### Material for the task

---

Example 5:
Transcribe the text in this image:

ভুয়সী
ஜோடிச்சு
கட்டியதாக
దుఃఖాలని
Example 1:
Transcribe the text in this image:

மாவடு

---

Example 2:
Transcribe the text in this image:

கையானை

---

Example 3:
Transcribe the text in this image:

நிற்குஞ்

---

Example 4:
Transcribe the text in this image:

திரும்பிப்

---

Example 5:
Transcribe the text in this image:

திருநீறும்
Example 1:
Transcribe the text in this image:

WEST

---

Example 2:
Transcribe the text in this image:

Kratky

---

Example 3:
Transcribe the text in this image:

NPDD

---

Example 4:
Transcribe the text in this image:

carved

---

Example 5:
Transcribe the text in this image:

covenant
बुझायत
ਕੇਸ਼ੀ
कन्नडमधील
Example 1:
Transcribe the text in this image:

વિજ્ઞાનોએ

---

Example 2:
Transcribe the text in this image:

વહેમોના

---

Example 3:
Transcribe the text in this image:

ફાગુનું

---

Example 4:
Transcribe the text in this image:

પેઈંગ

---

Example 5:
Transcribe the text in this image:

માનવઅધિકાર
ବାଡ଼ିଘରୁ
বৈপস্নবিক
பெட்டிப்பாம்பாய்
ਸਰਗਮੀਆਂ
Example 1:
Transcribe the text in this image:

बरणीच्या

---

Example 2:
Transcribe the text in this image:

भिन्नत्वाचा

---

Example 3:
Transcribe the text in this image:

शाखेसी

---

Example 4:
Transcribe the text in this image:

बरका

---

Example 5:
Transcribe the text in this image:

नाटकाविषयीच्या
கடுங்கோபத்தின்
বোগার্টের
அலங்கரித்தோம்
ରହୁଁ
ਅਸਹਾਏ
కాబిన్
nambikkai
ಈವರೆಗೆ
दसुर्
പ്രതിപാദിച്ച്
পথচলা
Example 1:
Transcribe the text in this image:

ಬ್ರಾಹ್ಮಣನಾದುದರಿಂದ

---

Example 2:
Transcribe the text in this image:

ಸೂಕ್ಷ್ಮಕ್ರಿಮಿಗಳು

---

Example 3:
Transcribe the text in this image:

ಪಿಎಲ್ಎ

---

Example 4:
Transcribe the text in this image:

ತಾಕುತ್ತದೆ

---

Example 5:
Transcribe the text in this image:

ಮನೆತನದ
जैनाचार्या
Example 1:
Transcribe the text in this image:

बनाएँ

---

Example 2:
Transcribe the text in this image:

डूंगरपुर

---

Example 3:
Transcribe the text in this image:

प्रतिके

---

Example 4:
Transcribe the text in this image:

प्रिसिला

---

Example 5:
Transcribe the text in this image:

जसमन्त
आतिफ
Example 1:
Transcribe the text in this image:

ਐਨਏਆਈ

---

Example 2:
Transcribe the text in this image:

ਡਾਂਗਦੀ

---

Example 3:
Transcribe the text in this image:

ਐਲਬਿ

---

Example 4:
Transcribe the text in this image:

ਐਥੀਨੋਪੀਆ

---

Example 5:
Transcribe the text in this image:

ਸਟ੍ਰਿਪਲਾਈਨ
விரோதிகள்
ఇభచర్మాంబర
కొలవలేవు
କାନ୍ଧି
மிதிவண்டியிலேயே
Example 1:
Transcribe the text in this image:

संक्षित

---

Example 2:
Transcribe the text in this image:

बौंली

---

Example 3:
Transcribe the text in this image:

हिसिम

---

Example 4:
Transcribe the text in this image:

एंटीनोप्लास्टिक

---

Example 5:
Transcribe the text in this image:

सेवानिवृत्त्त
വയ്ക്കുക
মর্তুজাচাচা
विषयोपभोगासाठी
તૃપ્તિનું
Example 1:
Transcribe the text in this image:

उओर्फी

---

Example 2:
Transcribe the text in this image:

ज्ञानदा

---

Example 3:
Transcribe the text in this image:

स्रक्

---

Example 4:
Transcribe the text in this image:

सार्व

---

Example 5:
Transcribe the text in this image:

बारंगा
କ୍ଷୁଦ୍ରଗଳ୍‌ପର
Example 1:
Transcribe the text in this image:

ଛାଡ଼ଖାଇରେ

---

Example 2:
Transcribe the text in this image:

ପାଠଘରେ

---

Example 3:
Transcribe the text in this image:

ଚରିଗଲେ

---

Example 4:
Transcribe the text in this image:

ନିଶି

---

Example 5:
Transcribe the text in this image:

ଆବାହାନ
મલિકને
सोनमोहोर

######

What is needed -
For this exercise, all the data must be repeated exactly.

Result for this task -
---

Example 5:
Transcribe the text in this image:

ভুয়সী
ஜோடிச்சு
கட்டியதாக
దుఃఖాలని
Example 1:
Transcribe the text in this image:

மாவடு

---

Example 2:
Transcribe the text in this image:

கையானை

---

Example 3:
Transcribe the text in this image:

நிற்குஞ்

---

Example 4:
Transcribe the text in this image:

திரும்பிப்

---

Example 5:
Transcribe the text in this image:

திருநீறும்
Example 1:
Transcribe the text in this image:

WEST

---

Example 2:
Transcribe the text in this image:

Kratky

---

Example 3:
Transcribe the text in this image:

NPDD

---

Example 4:
Transcribe the text in this image:

carved

---

Example 5:
Transcribe the text in this image:

covenant
बुझायत
ਕੇਸ਼ੀ
कन्नडमधील
Example 1:
Transcribe the text in this image:

વિજ્ઞાનોએ

---

Example 2:
Transcribe the text in this image:

વહેમોના

---

Example 3:
Transcribe the text in this image:

ફાગુનું

---

Example 4:
Transcribe the text in this image:

પેઈંગ

---

Example 5:
Transcribe the text in this image:

માનવઅધિકાર
ବାଡ଼ିଘରୁ
বৈপস্নবিক
பெட்டிப்பாம்பாய்
ਸਰਗਮੀਆਂ
Example 1:
Transcribe the text in this image:

बरणीच्या

---

Example 2:
Transcribe the text in this image:

भिन्नत्वाचा

---

Example 3:
Transcribe the text in this image:

शाखेसी

---

Example 4:
Transcribe the text in this image:

बरका

---

Example 5:
Transcribe the text in this image:

नाटकाविषयीच्या
கடுங்கோபத்தின்
বোগার্টের
அலங்கரித்தோம்
ରହୁଁ
ਅਸਹਾਏ
కాబిన్
nambikkai
ಈವರೆಗೆ
दसुर्
പ്രതിപാദിച്ച്
পথচলা
Example 1:
Transcribe the text in this image:

ಬ್ರಾಹ್ಮಣನಾದುದರಿಂದ

---

Example 2:
Transcribe the text in this image:

ಸೂಕ್ಷ್ಮಕ್ರಿಮಿಗಳು

---

Example 3:
Transcribe the text in this image:

ಪಿಎಲ್ಎ

---

Example 4:
Transcribe the text in this image:

ತಾಕುತ್ತದೆ

---

Example 5:
Transcribe the text in this image:

ಮನೆತನದ
जैनाचार्या
Example 1:
Transcribe the text in this image:

बनाएँ

---

Example 2:
Transcribe the text in this image:

डूंगरपुर

---

Example 3:
Transcribe the text in this image:

प्रतिके

---

Example 4:
Transcribe the text in this image:

प्रिसिला

---

Example 5:
Transcribe the text in this image:

जसमन्त
आतिफ
Example 1:
Transcribe the text in this image:

ਐਨਏਆਈ

---

Example 2:
Transcribe the text in this image:

ਡਾਂਗਦੀ

---

Example 3:
Transcribe the text in this image:

ਐਲਬਿ

---

Example 4:
Transcribe the text in this image:

ਐਥੀਨੋਪੀਆ

---

Example 5:
Transcribe the text in this image:

ਸਟ੍ਰਿਪਲਾਈਨ
விரோதிகள்
ఇభచర్మాంబర
కొలవలేవు
କାନ୍ଧି
மிதிவண்டியிலேயே
Example 1:
Transcribe the text in this image:

संक्षित

---

Example 2:
Transcribe the text in this image:

बौंली

---

Example 3:
Transcribe the text in this image:

हिसिम

---

Example 4:
Transcribe the text in this image:

एंटीनोप्लास्टिक

---

Example 5:
Transcribe the text in this image:

सेवानिवृत्त्त
വയ്ക്കുക
মর্তুজাচাচা
विषयोपभोगासाठी
તૃપ્તિનું
Example 1:
Transcribe the text in this image:

उओर्फी

---

Example 2:
Transcribe the text in this image:

ज्ञानदा

---

Example 3:
Transcribe the text in this image:

स्रक्

---

Example 4:
Transcribe the text in this image:

सार्व

---

Example 5:
Transcribe the text in this image:

बारंगा
କ୍ଷୁଦ୍ରଗଳ୍‌ପର
Example 1:
Transcribe the text in this image:

ଛାଡ଼ଖାଇରେ

---

Example 2:
Transcribe the text in this image:

ପାଠଘରେ

---

Example 3:
Transcribe the text in this image:

ଚରିଗଲେ

---

Example 4:
Transcribe the text in this image:

ନିଶି

---

Example 5:
Transcribe the text in this image:

ଆବାହାନ
મલિકને
सोनमोहोर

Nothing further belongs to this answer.